The prestigious Tunisian festival will screen two of the most important works of Abdel-Sayed: Looking for Sayed Marzouk (1991) and Citizen, Informer, and Thief (2001).

The Egyptian filmmaker, who announced his retirement earlier this year, is one of the pioneers of  new realism in Egyptian cinema.

His repertoire also includes such notable films as KitKat’ (1991), Ard Al-Khouf (1999), Rasa’el Al-Bahr (2010), and Qodourat Gheir Adeya (2014).

Other honourees at the festival  include Moroccan filmmaker Mohamed Abdel-Rahman Tazi, Ivorian actress Naky Sy Savané and late Algerian film director Yamina Bachir, as well as two late Tunisian artists: actor Hicham Rostom and screenwriter Kalthoum Bornaz.

“The 33rd edition of Carthage Film Festival is honored to pay tribute to the pioneers who have left their mark on our cinema through their creativity, commitment and intelligence. Their experience has been edifying for a whole generation,” stated the JCC organizers through their official website.

“This tribute is paid to the living as well as to those who have left us. If our recognition is addressed to them today, it is because they were able to draw stars in our hearts; it is because they remained dignified and proud until the end. One of their common denominators is that they are all children of the JCC. Those who have left us will be celebrated in the presence of their relatives and friends, and those who are still with us will share their still-vibrant emotions with the public and extend the glory of the festival through the films they will present, the memories they will share and the memory of which they are the guardians,” the festival added.

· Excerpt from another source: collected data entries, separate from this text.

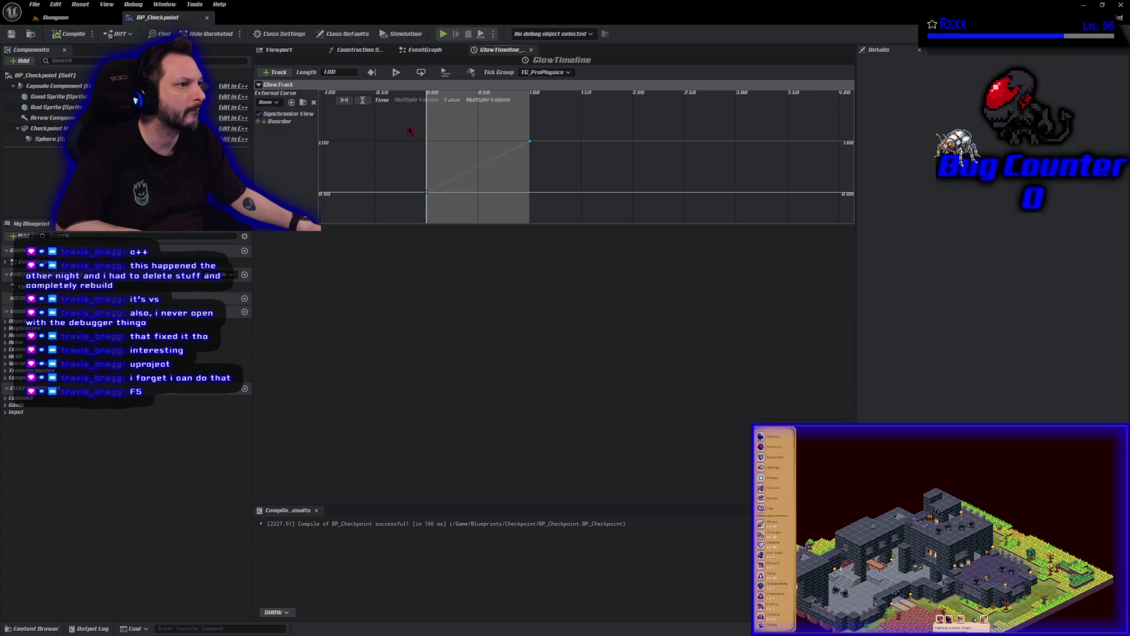
right_click(428, 194)
click(444, 209)
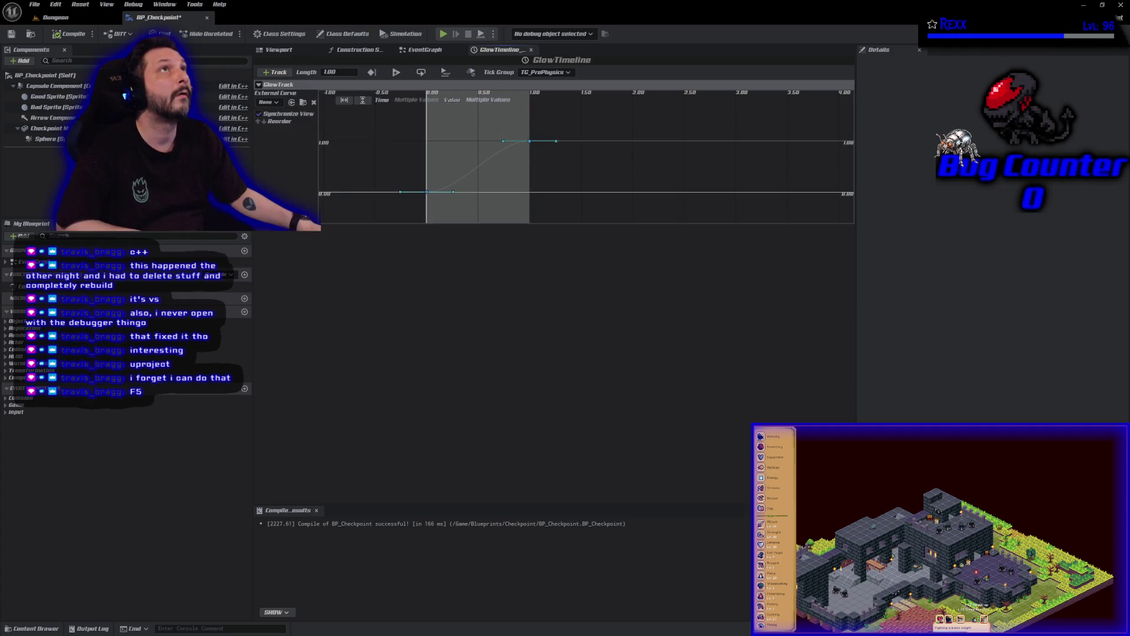
click(55, 37)
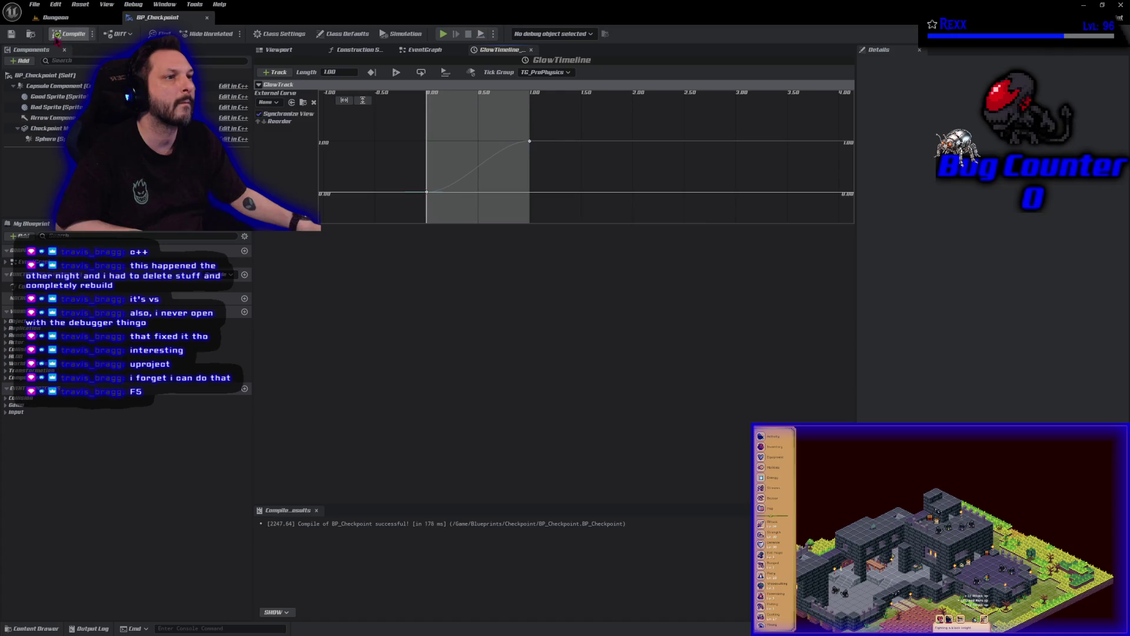
click(432, 51)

Under its new director Sonia Chemki, the festival will showcase 599 movies from 72 countries, with Saudi Arabia as the guest of honour.

Egypt is strongly represented at the 33rd edition of the prestigious festival, with six films in the official competition.

The festival will host talks, workshops and exhibitions, and will organise screenings of dozens of films through a number of other  programmes running parallel to the festival. These programmes include  On the Road, Focus Palestine, Focus Espagne, Cinemas of the World, Horizons of Tunisian Cinema, Ciné Avenue, JCC in Prisons, JCC in Barracks and other programs.